Exercise description:
Read the records below and report each line in which "give" occurs.

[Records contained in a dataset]
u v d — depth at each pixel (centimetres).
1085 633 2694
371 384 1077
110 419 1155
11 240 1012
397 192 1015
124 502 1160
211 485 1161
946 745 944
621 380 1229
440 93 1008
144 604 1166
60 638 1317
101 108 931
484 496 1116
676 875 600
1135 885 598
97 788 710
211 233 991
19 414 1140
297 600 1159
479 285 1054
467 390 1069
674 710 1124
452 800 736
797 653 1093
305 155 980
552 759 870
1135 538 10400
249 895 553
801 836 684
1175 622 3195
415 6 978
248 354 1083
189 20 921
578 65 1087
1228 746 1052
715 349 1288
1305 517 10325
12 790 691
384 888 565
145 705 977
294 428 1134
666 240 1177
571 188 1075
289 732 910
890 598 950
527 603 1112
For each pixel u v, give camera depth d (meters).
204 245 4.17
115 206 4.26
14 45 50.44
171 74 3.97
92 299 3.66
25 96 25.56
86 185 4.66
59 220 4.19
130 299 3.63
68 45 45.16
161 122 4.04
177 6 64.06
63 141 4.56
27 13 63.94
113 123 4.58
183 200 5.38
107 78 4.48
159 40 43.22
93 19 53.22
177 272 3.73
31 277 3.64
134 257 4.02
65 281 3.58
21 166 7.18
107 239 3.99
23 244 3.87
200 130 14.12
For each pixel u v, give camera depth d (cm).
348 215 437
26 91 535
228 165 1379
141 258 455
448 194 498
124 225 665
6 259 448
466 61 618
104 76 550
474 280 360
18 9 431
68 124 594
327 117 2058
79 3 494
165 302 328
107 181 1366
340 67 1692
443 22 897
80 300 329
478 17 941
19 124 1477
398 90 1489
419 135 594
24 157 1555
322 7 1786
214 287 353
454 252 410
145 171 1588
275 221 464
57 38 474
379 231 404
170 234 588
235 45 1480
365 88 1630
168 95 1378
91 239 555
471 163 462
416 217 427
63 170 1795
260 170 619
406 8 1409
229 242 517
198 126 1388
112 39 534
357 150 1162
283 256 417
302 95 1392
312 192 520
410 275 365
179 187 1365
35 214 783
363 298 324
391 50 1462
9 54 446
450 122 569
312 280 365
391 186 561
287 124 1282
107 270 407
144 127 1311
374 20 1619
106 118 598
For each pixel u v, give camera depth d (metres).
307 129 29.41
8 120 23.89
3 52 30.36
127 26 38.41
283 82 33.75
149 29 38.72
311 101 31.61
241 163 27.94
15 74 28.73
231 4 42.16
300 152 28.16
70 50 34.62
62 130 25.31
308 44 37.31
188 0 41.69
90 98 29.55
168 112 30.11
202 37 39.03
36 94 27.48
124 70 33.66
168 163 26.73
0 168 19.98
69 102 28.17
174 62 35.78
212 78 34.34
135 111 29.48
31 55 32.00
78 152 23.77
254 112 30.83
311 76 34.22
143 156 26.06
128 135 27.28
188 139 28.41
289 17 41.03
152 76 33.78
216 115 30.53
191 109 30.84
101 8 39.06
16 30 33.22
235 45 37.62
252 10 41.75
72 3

Response to the task:
For each pixel u v, give camera depth d (meters).
For each pixel u v, give camera depth d (cm).
For each pixel u v, give camera depth d (metres).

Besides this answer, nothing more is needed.